Nos urge tomar medidas del espacio que nos sucede y señalar en nuestro atlas los caminos que recorremos a tientas, los hitos que adivinamos, las ventanas que deseamos que alguien nos deje entreabiertas.

Ni siquiera nos desapresura el consuelo de pasar el dedo por el mapa de lo vivido y encontrar todavía aquellas cosas que cambiaron de sitio por un tacto cargado de deseo, por un roce sutil de miradas, por una palabra pronunciada a tiempo o por ese sí tan hermoso que aún nos da miedo que deje de ser implícito.

Es imposible esperar, porque nos apremia tomar decisiones, calibrar deprisa propuestas imaginarias y activar cuanto antes todos los resortes de un corazón que se aletarga y se enquista en la rutina de latir.

Tenemos que decidir, nos va la vida en ello, en el asedio del presente que se fuga por entre los dedos. Tenemos que decidir a pesar de que sabemos que todos nos inventamos y que nos inventamos todo, especialmente la realidad.

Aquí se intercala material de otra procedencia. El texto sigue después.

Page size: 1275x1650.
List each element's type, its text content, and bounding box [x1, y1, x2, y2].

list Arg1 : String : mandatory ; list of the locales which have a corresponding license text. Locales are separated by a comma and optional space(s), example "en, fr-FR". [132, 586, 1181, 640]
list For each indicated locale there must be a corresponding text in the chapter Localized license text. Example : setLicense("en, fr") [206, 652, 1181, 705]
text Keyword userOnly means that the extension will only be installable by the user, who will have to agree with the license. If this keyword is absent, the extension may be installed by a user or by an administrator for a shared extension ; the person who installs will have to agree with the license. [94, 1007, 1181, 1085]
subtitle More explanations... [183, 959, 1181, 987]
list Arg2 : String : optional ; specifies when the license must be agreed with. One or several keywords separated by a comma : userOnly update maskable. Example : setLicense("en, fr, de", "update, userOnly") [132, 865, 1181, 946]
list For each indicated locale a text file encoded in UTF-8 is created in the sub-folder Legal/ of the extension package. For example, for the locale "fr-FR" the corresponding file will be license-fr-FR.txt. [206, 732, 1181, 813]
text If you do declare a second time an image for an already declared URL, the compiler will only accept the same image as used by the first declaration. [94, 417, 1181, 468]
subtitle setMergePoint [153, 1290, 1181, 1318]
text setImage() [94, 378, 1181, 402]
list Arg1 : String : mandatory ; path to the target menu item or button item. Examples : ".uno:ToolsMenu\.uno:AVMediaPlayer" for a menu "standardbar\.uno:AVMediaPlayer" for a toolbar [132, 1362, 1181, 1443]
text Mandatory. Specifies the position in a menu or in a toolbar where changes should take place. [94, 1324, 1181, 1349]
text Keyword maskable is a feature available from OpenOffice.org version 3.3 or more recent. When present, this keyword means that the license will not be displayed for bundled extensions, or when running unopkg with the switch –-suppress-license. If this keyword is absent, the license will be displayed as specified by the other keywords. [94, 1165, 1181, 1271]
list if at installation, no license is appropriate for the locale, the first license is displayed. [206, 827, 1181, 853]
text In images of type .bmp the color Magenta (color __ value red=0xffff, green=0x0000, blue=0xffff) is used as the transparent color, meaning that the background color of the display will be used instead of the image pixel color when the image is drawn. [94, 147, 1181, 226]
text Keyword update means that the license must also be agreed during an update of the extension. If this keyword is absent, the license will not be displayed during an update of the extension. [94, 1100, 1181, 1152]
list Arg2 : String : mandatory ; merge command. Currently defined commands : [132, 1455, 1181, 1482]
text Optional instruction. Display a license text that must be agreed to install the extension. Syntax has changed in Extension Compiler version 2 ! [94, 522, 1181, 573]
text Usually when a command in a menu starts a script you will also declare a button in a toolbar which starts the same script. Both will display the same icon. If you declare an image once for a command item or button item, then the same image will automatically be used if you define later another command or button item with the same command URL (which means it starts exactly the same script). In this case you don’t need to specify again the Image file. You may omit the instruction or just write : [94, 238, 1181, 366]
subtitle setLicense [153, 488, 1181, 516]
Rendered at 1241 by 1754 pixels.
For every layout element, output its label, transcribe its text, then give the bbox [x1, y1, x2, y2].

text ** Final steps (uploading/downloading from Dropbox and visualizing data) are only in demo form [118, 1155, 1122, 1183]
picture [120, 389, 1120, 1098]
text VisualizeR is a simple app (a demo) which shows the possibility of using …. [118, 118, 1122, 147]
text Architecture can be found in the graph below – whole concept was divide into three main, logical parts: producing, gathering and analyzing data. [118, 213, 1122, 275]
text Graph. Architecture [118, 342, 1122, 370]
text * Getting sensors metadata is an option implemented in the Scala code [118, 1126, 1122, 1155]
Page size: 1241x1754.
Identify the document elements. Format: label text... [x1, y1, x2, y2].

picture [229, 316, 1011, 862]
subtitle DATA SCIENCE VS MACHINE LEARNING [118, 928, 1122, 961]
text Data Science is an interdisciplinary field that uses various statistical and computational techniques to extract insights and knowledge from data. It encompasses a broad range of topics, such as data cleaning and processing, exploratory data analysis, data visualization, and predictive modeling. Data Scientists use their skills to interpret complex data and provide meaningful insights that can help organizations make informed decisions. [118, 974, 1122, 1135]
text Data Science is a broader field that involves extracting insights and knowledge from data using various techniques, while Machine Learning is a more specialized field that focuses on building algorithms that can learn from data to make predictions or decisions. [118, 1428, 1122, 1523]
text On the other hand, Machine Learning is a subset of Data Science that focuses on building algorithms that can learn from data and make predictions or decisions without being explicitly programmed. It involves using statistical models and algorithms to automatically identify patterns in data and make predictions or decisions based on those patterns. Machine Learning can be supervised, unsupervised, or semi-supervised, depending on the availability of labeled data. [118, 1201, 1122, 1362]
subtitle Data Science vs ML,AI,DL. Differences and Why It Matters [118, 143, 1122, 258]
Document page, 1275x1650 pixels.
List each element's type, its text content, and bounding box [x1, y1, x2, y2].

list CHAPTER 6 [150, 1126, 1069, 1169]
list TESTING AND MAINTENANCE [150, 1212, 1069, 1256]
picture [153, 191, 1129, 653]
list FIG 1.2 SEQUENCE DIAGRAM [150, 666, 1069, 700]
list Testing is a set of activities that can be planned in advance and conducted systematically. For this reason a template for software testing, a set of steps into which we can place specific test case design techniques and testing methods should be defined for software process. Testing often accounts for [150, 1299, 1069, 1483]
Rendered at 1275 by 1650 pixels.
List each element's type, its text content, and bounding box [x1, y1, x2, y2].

Después estalla el malentendido, cuando los secretos pierden la materia de la que están hechos y se vuelven espuma. Entonces se puede ver que el aprecio es muy buen mal dibujante, que nos pinta tan bien que casi parecemos de verdad.

Pero yo prefiero mil veces que se equivoque el aprecio a que acierte la frialdad. Aunque en este instante es cuando mejor entiendo que, de las decepciones, nunca se sale indemne, ni ileso, ni del todo inocente.

Tan urgente como decidir, tan preciso como perdonarse la decepción, es seguir haciendo pájaros de barro y enseñarlos a volar.